I have been cleaning out my classroom now that our official schooling days have ended. I have a fairly organized room; there are bins that I use to separate material by subject. Part of my clean-up has involved going bin by bin, subject by subject and writing up a brief summary for each boy so I'll know what we covered and where I want to start in the fall. As I went through each bin, I would find materials that we either didn't use or barely used. This brought on enormous waves of guilt, both for the wasted purchases and for the opportunities I felt we had missed. At first I tried to figure out whether I could use some of it next year. I found a Phonics workbook I had barely used with EM. It's labeled as a second grade book, so quite a bit of it is material he already knows. I moved it back and forth from the 'to use' pile to the 'pass on' pile several times. As I kept digging, I found that I had not only that unused Phonics book but FIVE of them that would have been appropriate to use this past year. As I flipped through each one, I found many perfectly wonderful pages I should have used. But I didn't. And now I have made the decision that I won't. Because no one can use all of the excellent material that is out there. No matter how many days and how many children you teach, there is too much available.

I have almost finished the classroom part of my cleaning. I'm rearranging a few things and cleaning as I go. The office is another story. It has been slowly filling with things I have picked up at sales this year. When I begin that project, I will not keep more than one version of any subject material. I will not be buying much for next year. There are about five things I know I need to fill in a few gaps in our math and writing plan. Singapore math workbooks, Key Curriculum Press workbooks and possibly Handwriting Without Tears. (I'm still on the fence on that one.) I will not buy things just because I might need them. I know that with internet access available, a fantastic local public library and loads of our own books, there isn't much out there we could need.

So this is my public commitment to cutting back from now on...

...unless I find a really GREAT bargain. :-D

Thursday, June 2, 2011

Summing Up

The joys of summer are upon us - reading on the deck, campfires at night, chasing fireflies, swimming...planning another homeschooling year. That last one might not exactly fit in with a joy of summer, but someone has to do it. For now, I'll just chat a bit about what we have accomplished.

This has been, by far, my favorite year homeschooling. When we first made the decision to leave the safety of PA Cyber I was a bit nervous about how things would go. Now I couldn't be happier with the results. I admit, there have been times when I wondered if the boys were learning as much as they would or could have with a 'real' school. But when I sit down and really look at where we have been, I am sure they have made great progress.

JT spent a great deal of time reading.
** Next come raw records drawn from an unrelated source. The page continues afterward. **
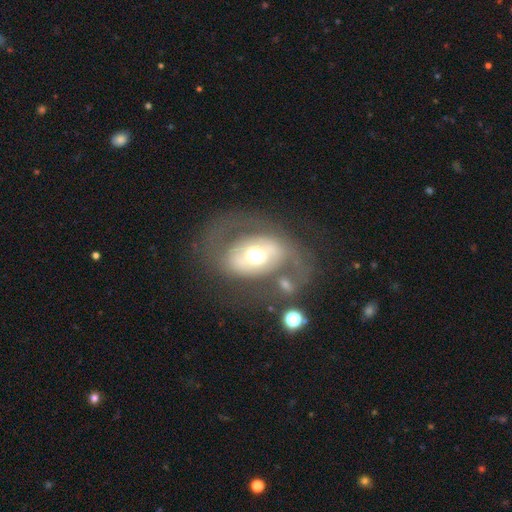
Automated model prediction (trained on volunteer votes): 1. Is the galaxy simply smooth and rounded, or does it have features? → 65% featured or disk, 27% smooth, 7% star or artifact.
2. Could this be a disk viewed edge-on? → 94% no, 6% yes.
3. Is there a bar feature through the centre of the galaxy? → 54% no, 25% weak, 21% strong.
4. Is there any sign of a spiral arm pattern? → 52% no, 48% yes.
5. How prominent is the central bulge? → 62% moderate, 27% large, 6% small, 5% dominant, 1% none.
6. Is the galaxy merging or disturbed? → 60% none, 18% major disturbance, 15% minor disturbance, 7% merger.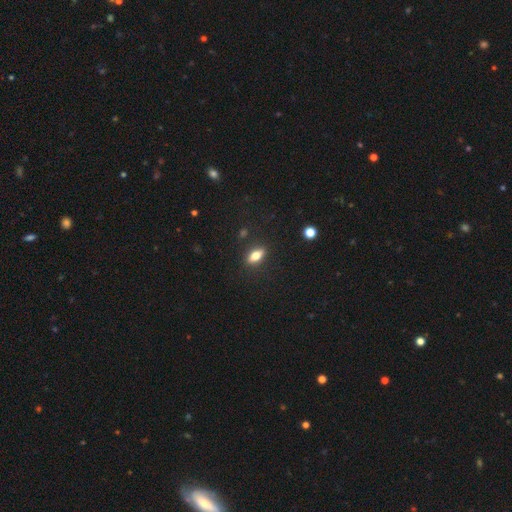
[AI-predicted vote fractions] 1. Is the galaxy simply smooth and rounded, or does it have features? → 72% smooth, 19% featured or disk, 9% star or artifact.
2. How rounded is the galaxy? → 78% in between, 16% cigar-shaped, 6% round.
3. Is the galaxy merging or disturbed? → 86% none, 9% minor disturbance, 3% major disturbance, 2% merger.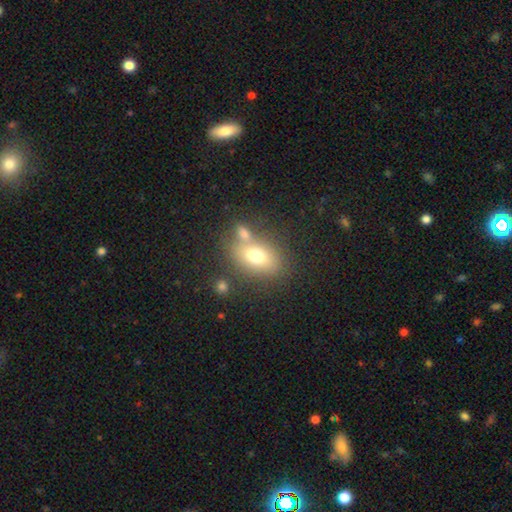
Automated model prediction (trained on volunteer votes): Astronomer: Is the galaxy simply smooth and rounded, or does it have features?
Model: smooth — 73%.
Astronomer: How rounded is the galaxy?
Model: in between — 80%.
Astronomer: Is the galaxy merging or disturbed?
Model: none — 58%.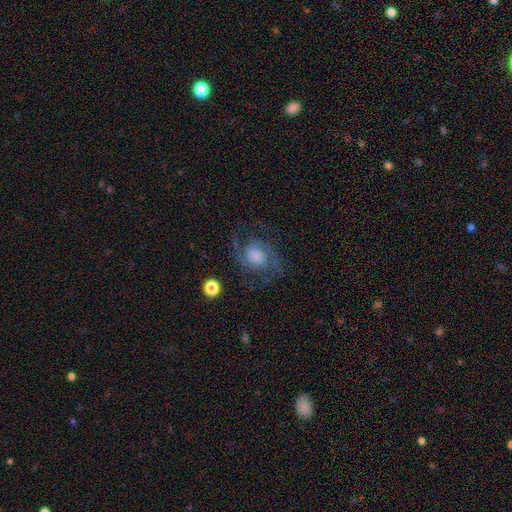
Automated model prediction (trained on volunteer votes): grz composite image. It shows a featured or disk galaxy (79%) with no bar (66%), 2 (85%) medium (55%) spiral arms (95%) and a large central bulge (36%). Merging: none (73%).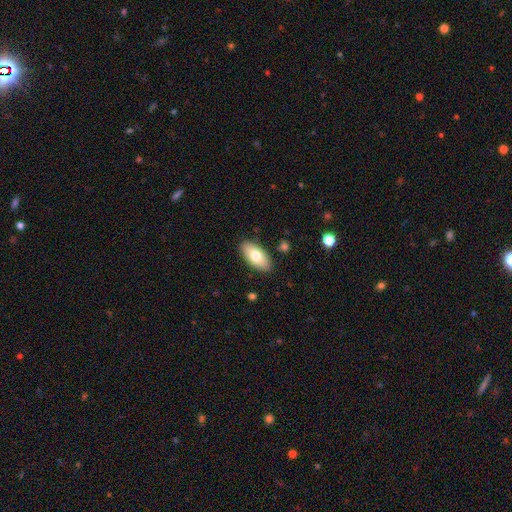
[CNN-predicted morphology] Overall: smooth (74%). How rounded: in between (92%). Merging: none (87%).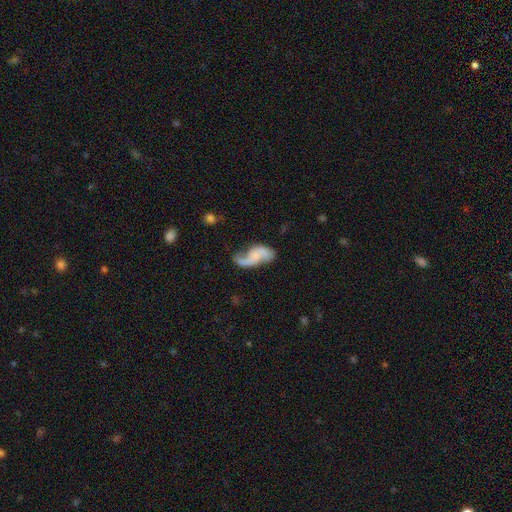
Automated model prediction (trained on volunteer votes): Overall: featured or disk (76%). Edge-on disk: no (97%). Bar: no (61%; weak 30%). Spiral arms: yes (92%). Spiral arm count: 2 (84%). Spiral winding: loose (73%). Bulge size: none (53%; small 29%). Merging: none (53%; minor disturbance 23%).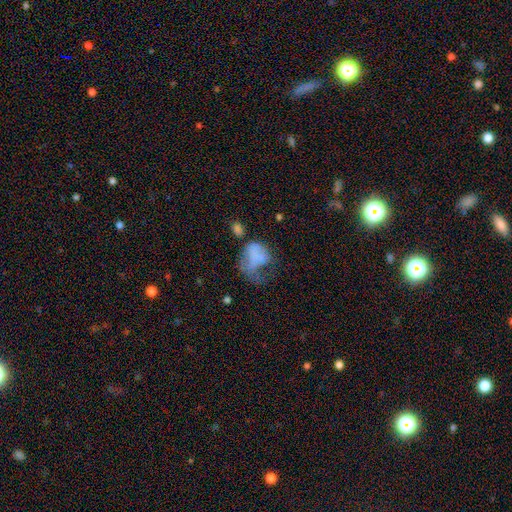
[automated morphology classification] Smooth or featured?
  - smooth: 60% *
  - featured or disk: 28%
  - star or artifact: 11%
How rounded?
  - in between: 65% *
  - round: 33%
  - cigar-shaped: 1%
Merging?
  - major disturbance: 55% *
  - minor disturbance: 20%
  - none: 16%
  - merger: 9%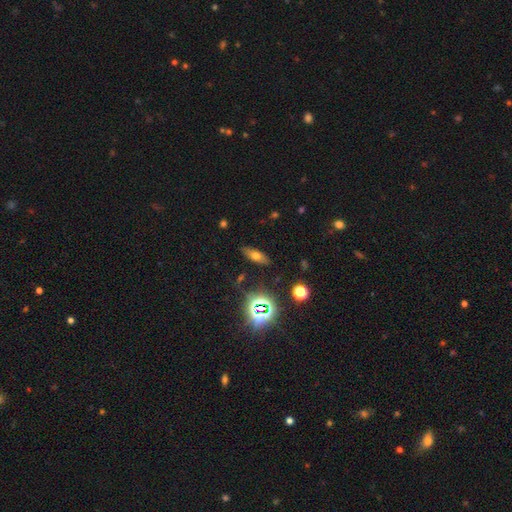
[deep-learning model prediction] A smooth galaxy with no disk features (56%) that is in between round and cigar-shaped (68%). Merging: none (84%).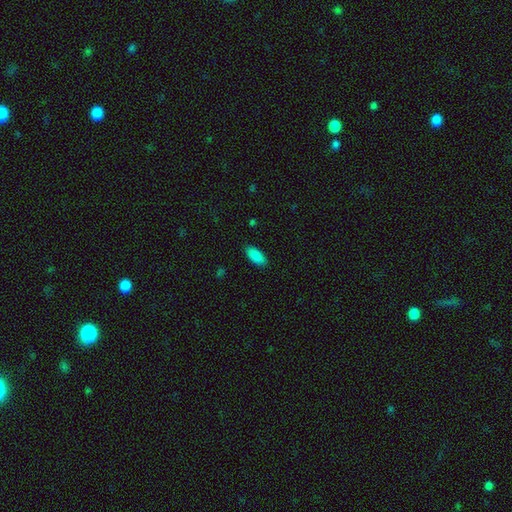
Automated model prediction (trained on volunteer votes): The model was most divided on "merging": none: 87%, minor disturbance: 9%, major disturbance: 2%, merger: 1%. More confident: smooth or featured — smooth (89%); how rounded — in between (89%).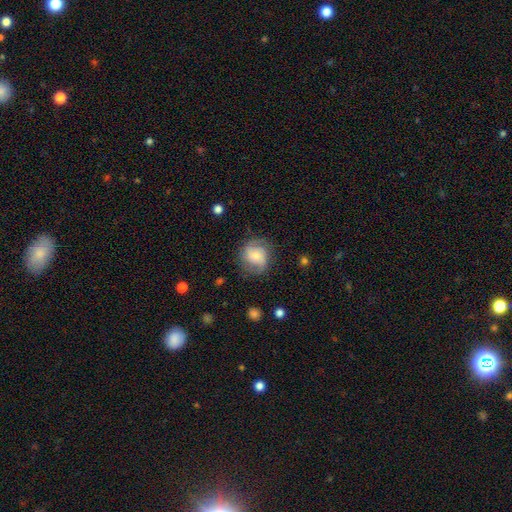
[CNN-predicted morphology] Overall: featured or disk (59%; smooth 33%). Edge-on disk: no (98%). Bar: no (52%; weak 39%). Spiral arms: yes (91%). Spiral arm count: 2 (66%). Spiral winding: medium (47%; tight 30%). Bulge size: small (44%; moderate 34%). Merging: none (73%).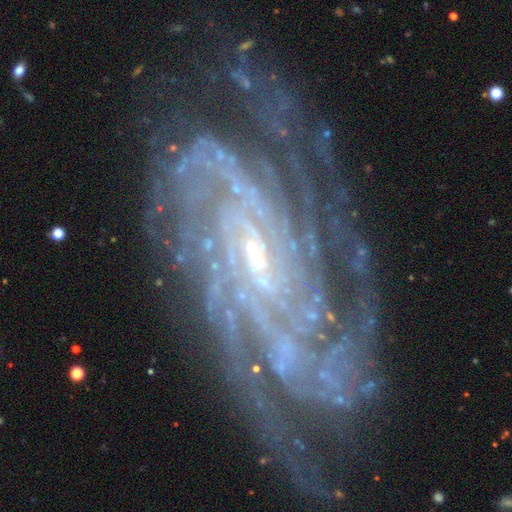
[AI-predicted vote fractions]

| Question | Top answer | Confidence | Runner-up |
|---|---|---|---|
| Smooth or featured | featured or disk | 92% | star or artifact (5%) |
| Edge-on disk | no | 96% | yes (4%) |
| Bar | weak | 43% | no (38%) |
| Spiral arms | yes | 98% | no (2%) |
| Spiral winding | tight | 69% | medium (25%) |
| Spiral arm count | can't tell | 23% | 4 (19%) |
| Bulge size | small | 70% | moderate (24%) |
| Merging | none | 70% | minor disturbance (18%) |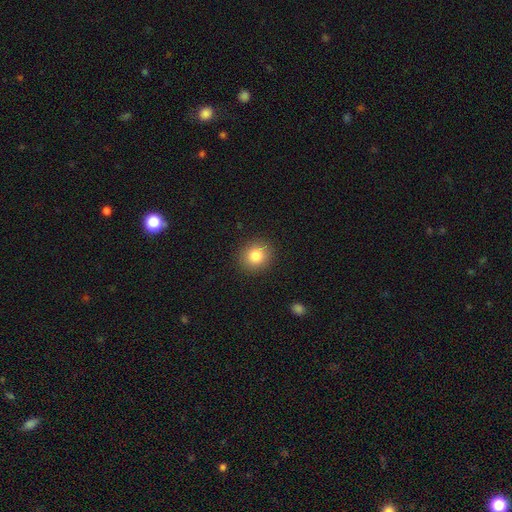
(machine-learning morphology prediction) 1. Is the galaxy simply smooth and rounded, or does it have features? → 83% smooth, 10% star or artifact, 7% featured or disk.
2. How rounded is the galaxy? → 82% round, 17% in between, 1% cigar-shaped.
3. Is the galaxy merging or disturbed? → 90% none, 7% minor disturbance, 2% major disturbance, 1% merger.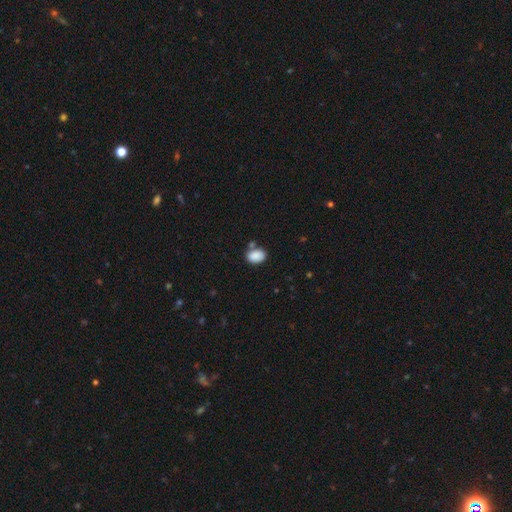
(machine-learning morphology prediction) Smooth or featured?
  - smooth: 88% *
  - star or artifact: 8%
  - featured or disk: 4%
How rounded?
  - in between: 78% *
  - round: 21%
  - cigar-shaped: 1%
Merging?
  - none: 66% *
  - minor disturbance: 15%
  - merger: 14%
  - major disturbance: 4%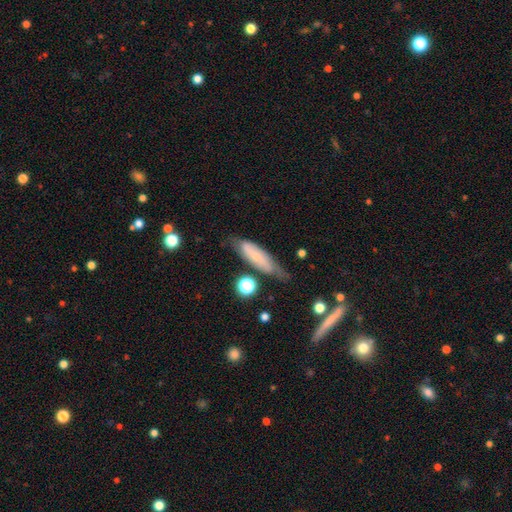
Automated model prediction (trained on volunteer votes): A smooth galaxy with no disk features (50%) that is cigar-shaped (58%). Merging: none (58%).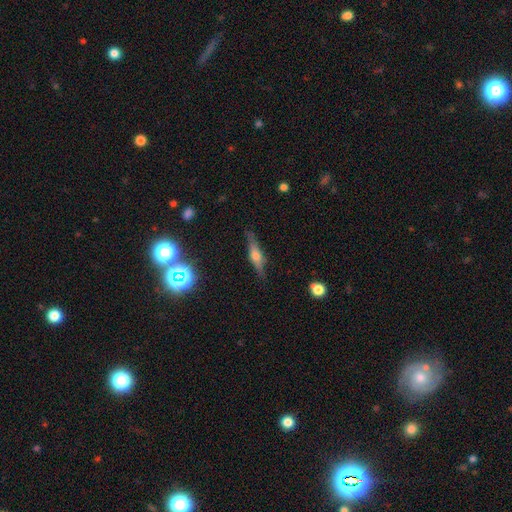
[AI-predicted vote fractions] smooth_or_featured: featured or disk (p=0.59) [alt: smooth p=0.32]
disk_edge_on: yes (p=0.94) [alt: no p=0.06]
edge_on_bulge: rounded (p=0.86) [alt: boxy p=0.10]
merging: none (p=0.83) [alt: minor disturbance p=0.12]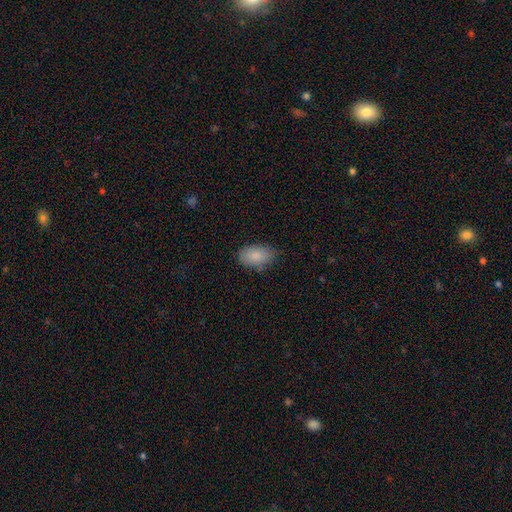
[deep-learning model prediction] Morphology: type=smooth (87%); roundness=in between (91%); merging=none (78%).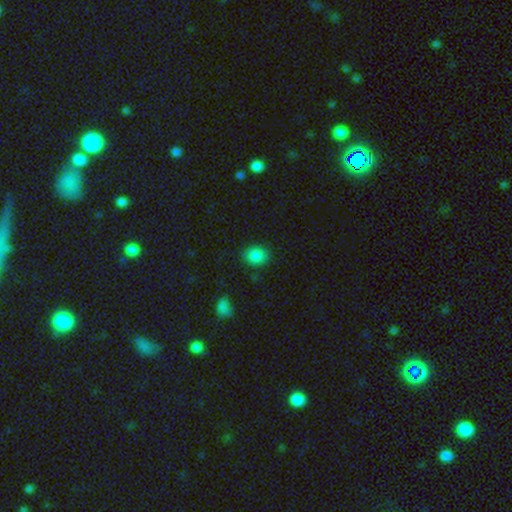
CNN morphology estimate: type=smooth (86%); roundness=in between (51%); merging=none (85%).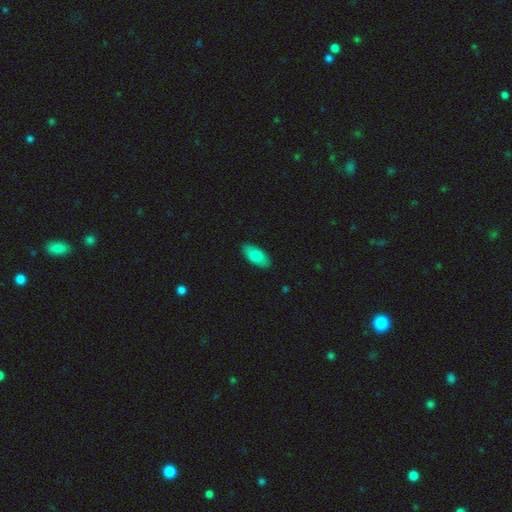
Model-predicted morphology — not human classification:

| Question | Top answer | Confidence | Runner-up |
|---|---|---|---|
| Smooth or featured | smooth | 79% | featured or disk (15%) |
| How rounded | in between | 91% | cigar-shaped (6%) |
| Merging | none | 88% | minor disturbance (9%) |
When I printed out his book list for his portfolio, it was four full pages! The best thing is that more than half of those books are non-fiction. EM made drastic improvement in his reading as well. His list wasn't as copious, but he is choosing to read longer books now than he was at the beginning of the year. He also had a sizable number of non-fiction selections.

In spelling, we continue to see improvement. JT continues to be a natural at spelling. Because of that, I am constantly working to challenge his skills. EM made good progress too. He completed the entire second grade spelling book from Calvert and moved into lists taken from another more challenging workbook.

I loosened the chains a bit this year on the volume of writing for JT and you can certainly feel the relief in our classroom. I did give him one lengthy assignment in the last month of our schooling. JT read Watership Down in May. When he finished, I asked him to think about how rabbits were portrayed in a fictional way and then put together a report on their real life tendencies. It took him a bit of work to find resources. He really wanted to just throw it together based on what he knew already. However, in the end, he did a good job. I would have liked to see more details...but we can work on that later. EM wrote a few longer paragraphs, but mostly worked on journal entries. As he is only seven, I haven't pushed too hard on that front. I believe we will move onto multi-paragraph writing next year. Here is a poem he put together as one of his final writing projects.


Pudding is yummy
Splat down your tummy
It is very goopy
Feeling very soupy
Pudding smells good
Just like it should

Our plan for math had a few changes throughout this year. I think we finally found our groove at the end, so we'll stick with it for now. EM worked through some of the Calvert 3rd grade math text and then finished out the year with Singapore Math. He seems to love that style of learning. I will start him in 3A for the fall. JT did a bit of this and that to start the year, mostly Calvert 5th grade. He wrapped up using Key Curriculum Press Geometry 1 and 2. I plan to use KCP Fractions and Decimals to start him out for 6th grade. He also does well on the Khan Academy site, so we will be using that too.

We completed Story of the World, Ancient Times in April and will move on to Volume 2 in the fall. We started American history about half-way through the school year. We covered pre-Columbus history of the Americas, early settlements, Native American history, colonial times and just started to touch on the French and Indian War. We will begin were we left off with the Revolutionary War. Mostly, we cover our American history through reading, documentaries and some online learning. Next year, we will do a full year of PA history, one day per week.

Science was much more hands-on. This has been a goal of mine since we brought the boys home. Even though it meant I needed to plan ahead quite a bit; I'd like to take it even further in the future. I want to move away from text books for science as much as possible in the elementary years. I'm going to compile a list of science topics I want to cover and start digging through my collection of books to get us started. I would really like to have the boys chose more topics that they are interested in studying on their own. Maybe even having them 'teach' each other about what they have learned.

I will now be teaching some of the 'minor' subjects in small units, instead of trying to spread them out over the year. Health, music, civics and possibly geography will all be handled that way. I feel like we get so much more out of a subject when we can really focus on it for a set amount of time. This year they did not get the time and energy they deserve. Art makes a least a weekly appearance out of habit, but I'd like to do more planning, instead of just picking a project every week as the day approaches. I may even look into outside art classes for the boys. We have a local YMCA art center that has a number of classes available.

I have spent the last week working to get the portfolios in order. I think I finally have the finished product ready to go. Every now and then, I'll think of something else to tweak. Our meeting with the evaluator is on the 10th, so I'll soon have to stop messing with them. I waver between thinking the binders are too big and thinking they are too small. I want to put everything in there to show how incredible this year has been! I also want to keep it simple, so I don't set the bar too high for the following years.

But now I have another project to office. This picture gives you a little taste of what a HUGE mess it is. There is a large box of things I need to pass on to others. There are heaps of things that need to be filed or thrown. There are piles of books and materials to be organized for next year. There are art supplies that need put into the cupboard that can't be opened because there are other piles in front of it.

Homeschooling has changed my life in so many ways. The one change I never could have predicted was that I would become such a pack rat! People who have known me for years would have a hard time believing a room of my house could look like this. But it's true; the proof is right there in that picture. But you know what? I think I like the new me. I needed to be a little less structured. Maybe homeschooling will end up doing more for me than it will even do for my children. We talk a lot about the sacrifices and the commitment of the parents and we talk about the good things for the kids. No one ever talks about the enormous benefits parents can get from taking on this task. But I think I'm winning in this situation as well...and I love it!